We consider a pure-jump stable Cox-Ingersoll-Ross ($\alpha$-stable CIR) process driven by a non-symmetric stable L{\'e}vy process with jump activity $\alpha$ $\in$ (1, 2) and we address the joint estimation of drift, scaling and jump activity parameters from high-frequency observations of the process on a fixed time period. We first prove the existence of a consistent, rate optimal and asymptotically conditionally gaussian estimator based on an approximation of the likelihood function.
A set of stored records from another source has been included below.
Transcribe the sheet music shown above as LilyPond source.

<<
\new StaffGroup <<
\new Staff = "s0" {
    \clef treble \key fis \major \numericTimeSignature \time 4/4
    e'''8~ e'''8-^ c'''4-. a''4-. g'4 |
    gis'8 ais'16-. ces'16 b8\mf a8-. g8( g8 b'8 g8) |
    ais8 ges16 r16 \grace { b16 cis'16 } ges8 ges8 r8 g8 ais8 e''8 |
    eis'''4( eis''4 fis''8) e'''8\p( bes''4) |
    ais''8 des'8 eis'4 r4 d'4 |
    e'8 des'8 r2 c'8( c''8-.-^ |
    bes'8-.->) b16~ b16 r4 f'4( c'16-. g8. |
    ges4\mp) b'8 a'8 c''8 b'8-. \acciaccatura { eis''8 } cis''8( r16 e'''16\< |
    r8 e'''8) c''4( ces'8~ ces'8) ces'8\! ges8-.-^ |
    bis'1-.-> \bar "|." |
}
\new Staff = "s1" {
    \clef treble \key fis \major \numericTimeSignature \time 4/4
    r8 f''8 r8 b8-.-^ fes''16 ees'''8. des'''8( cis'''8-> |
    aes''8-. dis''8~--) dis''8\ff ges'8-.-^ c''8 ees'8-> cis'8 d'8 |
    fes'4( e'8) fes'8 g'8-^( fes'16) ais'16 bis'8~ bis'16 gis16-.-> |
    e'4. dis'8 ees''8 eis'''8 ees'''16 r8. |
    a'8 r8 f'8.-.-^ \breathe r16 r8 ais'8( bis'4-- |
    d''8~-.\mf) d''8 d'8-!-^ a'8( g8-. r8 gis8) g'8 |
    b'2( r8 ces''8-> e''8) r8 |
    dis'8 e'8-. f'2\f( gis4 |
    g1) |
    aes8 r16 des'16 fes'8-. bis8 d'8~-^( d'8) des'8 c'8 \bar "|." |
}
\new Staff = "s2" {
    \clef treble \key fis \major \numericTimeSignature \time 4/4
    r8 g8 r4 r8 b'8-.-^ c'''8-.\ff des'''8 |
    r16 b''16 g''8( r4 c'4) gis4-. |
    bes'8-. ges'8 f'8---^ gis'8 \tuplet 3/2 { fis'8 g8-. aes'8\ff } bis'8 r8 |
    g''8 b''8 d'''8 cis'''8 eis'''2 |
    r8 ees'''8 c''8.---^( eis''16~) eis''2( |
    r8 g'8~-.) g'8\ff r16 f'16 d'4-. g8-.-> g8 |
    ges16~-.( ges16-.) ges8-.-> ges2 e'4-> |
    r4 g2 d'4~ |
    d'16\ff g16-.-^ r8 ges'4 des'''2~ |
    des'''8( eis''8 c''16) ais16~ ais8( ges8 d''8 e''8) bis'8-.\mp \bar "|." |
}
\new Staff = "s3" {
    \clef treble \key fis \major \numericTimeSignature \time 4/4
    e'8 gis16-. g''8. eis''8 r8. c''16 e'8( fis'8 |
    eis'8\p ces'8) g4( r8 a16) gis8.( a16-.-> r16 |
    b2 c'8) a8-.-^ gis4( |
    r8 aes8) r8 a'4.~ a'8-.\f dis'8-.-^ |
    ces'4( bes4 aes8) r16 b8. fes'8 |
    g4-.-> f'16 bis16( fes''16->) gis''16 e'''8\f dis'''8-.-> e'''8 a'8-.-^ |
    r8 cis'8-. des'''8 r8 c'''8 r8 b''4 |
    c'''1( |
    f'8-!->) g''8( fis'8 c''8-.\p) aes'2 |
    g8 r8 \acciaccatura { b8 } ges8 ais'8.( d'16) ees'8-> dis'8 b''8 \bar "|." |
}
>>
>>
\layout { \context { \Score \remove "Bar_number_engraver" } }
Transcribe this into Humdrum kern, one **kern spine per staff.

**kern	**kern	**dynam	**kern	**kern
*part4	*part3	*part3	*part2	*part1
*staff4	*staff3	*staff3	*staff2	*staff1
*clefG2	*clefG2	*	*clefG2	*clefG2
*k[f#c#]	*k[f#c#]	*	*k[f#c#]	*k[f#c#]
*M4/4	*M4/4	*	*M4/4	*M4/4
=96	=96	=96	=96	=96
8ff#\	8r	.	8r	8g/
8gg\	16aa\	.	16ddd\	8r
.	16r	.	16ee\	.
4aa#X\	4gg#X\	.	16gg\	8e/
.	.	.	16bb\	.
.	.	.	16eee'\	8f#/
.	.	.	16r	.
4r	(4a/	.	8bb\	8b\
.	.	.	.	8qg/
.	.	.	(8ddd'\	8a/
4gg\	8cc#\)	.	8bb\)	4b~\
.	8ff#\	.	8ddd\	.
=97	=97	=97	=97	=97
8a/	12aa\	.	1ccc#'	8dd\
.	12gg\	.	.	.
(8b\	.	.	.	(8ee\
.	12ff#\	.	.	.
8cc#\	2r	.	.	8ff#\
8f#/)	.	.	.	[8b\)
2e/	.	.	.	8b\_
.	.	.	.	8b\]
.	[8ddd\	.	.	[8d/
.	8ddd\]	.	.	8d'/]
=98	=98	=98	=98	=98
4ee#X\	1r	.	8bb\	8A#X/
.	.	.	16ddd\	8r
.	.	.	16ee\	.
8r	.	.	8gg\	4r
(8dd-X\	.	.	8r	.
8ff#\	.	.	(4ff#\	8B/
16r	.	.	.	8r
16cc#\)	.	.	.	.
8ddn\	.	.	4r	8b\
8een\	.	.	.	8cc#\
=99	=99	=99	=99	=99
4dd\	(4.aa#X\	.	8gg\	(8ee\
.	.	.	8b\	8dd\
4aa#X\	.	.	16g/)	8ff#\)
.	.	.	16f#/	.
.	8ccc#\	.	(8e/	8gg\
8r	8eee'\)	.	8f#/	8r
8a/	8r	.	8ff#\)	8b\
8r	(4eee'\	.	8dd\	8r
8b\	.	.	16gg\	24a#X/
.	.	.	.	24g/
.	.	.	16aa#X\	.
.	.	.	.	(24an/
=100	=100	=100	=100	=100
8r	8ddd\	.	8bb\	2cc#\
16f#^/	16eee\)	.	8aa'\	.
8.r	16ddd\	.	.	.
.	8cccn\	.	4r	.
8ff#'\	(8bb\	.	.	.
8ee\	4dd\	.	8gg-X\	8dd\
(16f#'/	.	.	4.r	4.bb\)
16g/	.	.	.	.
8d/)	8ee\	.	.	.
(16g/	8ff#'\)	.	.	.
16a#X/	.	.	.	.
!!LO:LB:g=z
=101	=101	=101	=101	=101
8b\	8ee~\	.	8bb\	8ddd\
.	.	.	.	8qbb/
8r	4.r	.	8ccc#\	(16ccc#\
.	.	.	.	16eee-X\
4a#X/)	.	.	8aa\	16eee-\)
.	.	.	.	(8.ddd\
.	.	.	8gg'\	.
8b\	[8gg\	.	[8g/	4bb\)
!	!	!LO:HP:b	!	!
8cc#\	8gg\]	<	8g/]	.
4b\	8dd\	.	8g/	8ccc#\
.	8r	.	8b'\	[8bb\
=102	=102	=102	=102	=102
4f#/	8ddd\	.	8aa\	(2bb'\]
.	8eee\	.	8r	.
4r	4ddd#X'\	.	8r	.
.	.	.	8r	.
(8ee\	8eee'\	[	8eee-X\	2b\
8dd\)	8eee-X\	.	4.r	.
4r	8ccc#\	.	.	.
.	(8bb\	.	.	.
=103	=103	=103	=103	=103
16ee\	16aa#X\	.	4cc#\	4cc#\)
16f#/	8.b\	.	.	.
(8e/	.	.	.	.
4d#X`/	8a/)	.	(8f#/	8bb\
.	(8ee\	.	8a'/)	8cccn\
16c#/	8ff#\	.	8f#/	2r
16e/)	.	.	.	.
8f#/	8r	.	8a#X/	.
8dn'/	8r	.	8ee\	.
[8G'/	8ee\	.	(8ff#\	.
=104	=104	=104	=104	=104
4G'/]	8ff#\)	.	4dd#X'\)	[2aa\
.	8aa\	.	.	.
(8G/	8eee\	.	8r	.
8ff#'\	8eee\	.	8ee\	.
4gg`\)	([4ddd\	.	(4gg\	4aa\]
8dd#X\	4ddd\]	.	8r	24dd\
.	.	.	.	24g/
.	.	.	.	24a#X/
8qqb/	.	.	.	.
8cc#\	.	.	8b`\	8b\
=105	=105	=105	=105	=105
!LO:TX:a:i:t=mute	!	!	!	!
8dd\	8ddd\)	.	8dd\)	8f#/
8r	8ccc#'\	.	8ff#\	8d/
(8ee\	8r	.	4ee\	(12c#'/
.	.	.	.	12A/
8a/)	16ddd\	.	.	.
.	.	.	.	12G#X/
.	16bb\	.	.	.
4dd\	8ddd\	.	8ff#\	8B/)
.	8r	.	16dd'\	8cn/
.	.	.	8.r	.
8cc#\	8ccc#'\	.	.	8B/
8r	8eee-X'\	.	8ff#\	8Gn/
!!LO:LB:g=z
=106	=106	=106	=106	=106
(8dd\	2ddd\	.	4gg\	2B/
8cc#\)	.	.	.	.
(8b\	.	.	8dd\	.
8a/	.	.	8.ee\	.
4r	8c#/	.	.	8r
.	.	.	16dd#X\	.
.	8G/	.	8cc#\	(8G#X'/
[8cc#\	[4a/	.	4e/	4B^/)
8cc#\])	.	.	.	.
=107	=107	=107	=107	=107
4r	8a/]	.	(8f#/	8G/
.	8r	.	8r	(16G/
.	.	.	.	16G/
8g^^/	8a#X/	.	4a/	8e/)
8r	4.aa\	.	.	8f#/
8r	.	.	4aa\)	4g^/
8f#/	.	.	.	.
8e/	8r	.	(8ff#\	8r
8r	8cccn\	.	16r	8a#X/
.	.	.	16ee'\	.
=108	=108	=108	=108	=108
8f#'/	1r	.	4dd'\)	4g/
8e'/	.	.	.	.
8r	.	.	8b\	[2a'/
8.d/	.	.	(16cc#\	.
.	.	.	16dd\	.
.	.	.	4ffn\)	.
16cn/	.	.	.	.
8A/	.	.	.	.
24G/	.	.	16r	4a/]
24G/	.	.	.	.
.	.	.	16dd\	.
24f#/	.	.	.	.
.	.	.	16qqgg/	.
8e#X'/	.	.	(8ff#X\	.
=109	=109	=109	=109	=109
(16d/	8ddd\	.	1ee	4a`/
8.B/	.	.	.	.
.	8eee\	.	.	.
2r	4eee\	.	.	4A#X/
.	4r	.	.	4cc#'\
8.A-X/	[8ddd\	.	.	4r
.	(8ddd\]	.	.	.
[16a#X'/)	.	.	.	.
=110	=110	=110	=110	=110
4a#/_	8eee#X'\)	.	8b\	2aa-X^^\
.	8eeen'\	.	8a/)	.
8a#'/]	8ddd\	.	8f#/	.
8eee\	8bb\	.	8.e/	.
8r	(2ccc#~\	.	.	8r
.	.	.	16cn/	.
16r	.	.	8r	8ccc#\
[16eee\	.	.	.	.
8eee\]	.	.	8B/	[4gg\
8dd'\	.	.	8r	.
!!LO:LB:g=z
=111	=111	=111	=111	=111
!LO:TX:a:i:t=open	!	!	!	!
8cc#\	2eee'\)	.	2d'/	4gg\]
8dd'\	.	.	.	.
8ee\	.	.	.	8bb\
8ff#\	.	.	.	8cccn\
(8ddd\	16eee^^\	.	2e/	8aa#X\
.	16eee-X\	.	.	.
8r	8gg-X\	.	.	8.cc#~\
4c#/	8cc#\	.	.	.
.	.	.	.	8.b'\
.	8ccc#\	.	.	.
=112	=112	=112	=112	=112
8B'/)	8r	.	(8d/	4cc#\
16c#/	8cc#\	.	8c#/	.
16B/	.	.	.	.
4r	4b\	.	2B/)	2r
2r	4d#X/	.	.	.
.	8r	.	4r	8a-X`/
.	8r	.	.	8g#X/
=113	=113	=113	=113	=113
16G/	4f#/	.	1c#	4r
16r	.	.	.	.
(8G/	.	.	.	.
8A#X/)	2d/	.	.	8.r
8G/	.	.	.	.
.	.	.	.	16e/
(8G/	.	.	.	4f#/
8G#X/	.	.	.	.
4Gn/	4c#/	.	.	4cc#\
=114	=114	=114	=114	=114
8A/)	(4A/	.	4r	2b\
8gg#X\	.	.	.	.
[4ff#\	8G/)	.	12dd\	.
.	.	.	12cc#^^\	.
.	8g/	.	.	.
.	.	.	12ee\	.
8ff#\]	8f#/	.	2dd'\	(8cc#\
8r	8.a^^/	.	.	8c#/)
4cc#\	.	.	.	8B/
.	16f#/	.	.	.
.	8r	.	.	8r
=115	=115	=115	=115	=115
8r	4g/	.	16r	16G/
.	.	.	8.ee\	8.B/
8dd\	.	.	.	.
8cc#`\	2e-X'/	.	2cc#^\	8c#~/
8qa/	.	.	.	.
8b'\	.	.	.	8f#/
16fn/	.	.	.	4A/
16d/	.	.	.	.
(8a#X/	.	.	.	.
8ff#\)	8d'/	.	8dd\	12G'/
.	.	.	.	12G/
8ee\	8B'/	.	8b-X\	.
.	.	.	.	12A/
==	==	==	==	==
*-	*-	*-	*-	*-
Moreover, uniqueness of the drift estimators is established assuming that the scaling coefficient and the jump activity are known or consistently estimated. Next we propose easy-toimplement preliminary estimators of all parameters and we improve them by a one-step procedure.

翻译：本文考虑由非对称稳定Lévy过程驱动的纯跳跃稳定Cox-Ingersoll-Ross（α-稳定CIR）过程，其中跳跃活动参数α ∈ (1, 2)，并研究在固定时间段内基于高频观测数据对漂移、尺度参数及跳跃活动参数的联合估计问题。我们首先证明了基于似然函数近似的一致、速率最优且渐近条件高斯估计量的存在性。此外，在假设尺度系数和跳跃活动参数已知或一致估计的前提下，建立了漂移估计量的唯一性。随后，我们提出了所有参数的易于实现的初步估计量，并通过一步法对其进行改进。